It is artist’s Nick Devereux (b. 1978; Panama City) first solo show in an Italian institution.
This articulated project expands on Devereux’s investigation of the visual system and focuses on ideas of perception and representation, questioning those which are considered to be established and fixed codes in art history.
Appropriating and reformulating images and their subject matter, Devereux’s works generate an animation of a certain portrayal of the past, creating a short circuit between the acknowledged and the undisclosed, between the apparently familiar and the arcane.
For 'Inpainting' the artist embarks on a completely new research, starting from the text in which Pausanias, the Greek traveller and geographer of the II century AD, known for Description of Greece, diligently describes in this ten volume cultural geography of the Greek territory, the now-destroyed frescoes of Polygnotus at Delphi.
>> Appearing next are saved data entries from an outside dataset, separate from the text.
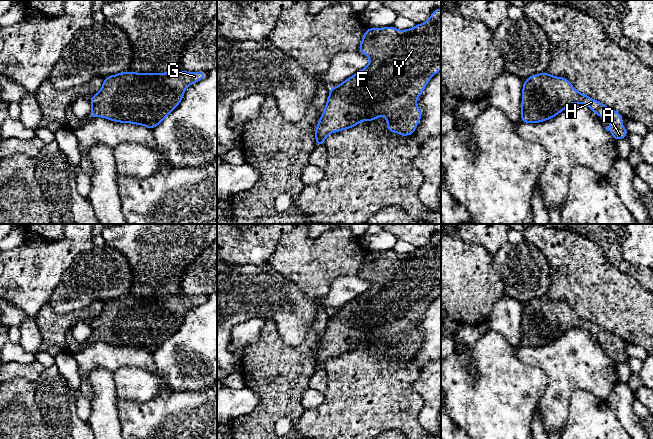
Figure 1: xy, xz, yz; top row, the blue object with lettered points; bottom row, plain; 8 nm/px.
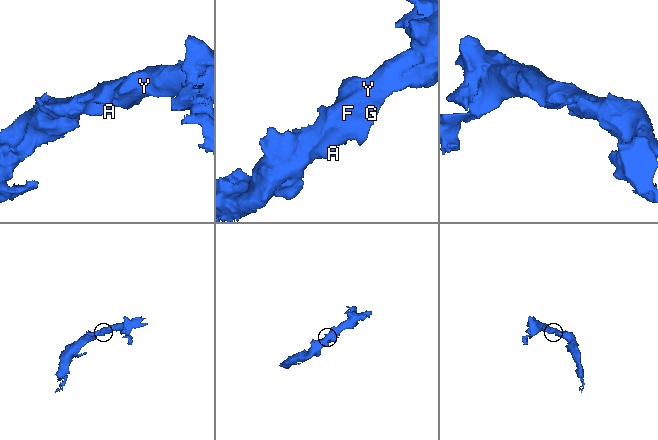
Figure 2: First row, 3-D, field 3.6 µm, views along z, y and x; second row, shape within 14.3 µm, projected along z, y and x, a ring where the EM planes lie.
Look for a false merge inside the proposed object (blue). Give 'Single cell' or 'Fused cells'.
Single cell

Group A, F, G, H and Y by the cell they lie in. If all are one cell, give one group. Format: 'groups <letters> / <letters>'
groups A F G H Y

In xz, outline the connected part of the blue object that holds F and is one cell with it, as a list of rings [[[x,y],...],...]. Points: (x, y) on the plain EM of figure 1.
[[[434,233],[426,246],[416,248],[407,254],[398,254],[394,250],[366,253],[358,275],[367,279],[370,286],[339,310],[329,312],[326,330],[315,352],[316,370],[324,369],[326,361],[331,357],[353,352],[364,344],[375,347],[375,343],[379,340],[386,341],[387,355],[401,360],[414,358],[422,340],[416,325],[429,304],[441,294],[441,233]]]

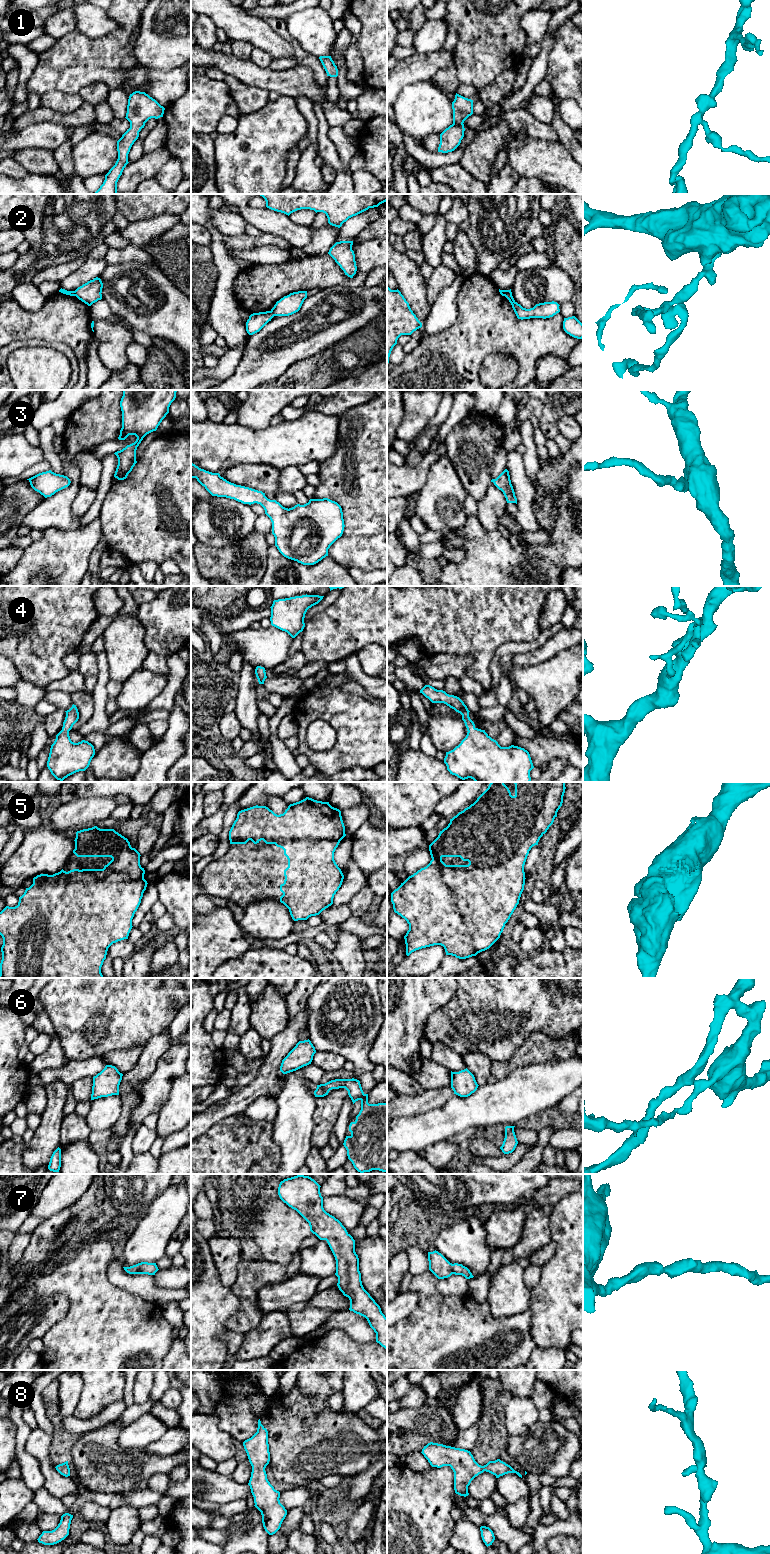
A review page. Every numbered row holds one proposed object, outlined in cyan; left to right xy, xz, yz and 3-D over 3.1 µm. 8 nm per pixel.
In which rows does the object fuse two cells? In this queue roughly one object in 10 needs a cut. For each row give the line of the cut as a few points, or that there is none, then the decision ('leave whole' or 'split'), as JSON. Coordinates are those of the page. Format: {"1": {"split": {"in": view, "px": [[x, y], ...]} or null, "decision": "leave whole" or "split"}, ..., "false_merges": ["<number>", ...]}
{"1": {"split": null, "decision": "leave whole"}, "2": {"split": {"in": "xz", "px": [[270, 311], [273, 316]]}, "decision": "split"}, "3": {"split": null, "decision": "leave whole"}, "4": {"split": null, "decision": "leave whole"}, "5": {"split": null, "decision": "leave whole"}, "6": {"split": null, "decision": "leave whole"}, "7": {"split": null, "decision": "leave whole"}, "8": {"split": null, "decision": "leave whole"}, "false_merges": ["2"]}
After an exhaustive study and analysis of the narrative, Devereux decided to elaborate the information recounted by Pausianias, both through references to the historical context as much as through his personal observation and interpretation of the specific images.
Paring down the text to the objects, gestures and landscapes described, the artist developed a new version of the script composed exclusively by tangible fragments derived from the original piece.
'Inpainting' gathers a series of paintings, referencing those same symbolic fragments, selected, isolated and transformed by Devereux, which together reconstruct an abstract and mystified script alluding to the original oeuvre.
Devereux’s research explores and morphs the structure and authority of the icon, freeing potential and unexpressed associations, while simultaneously eluding illustrative representation.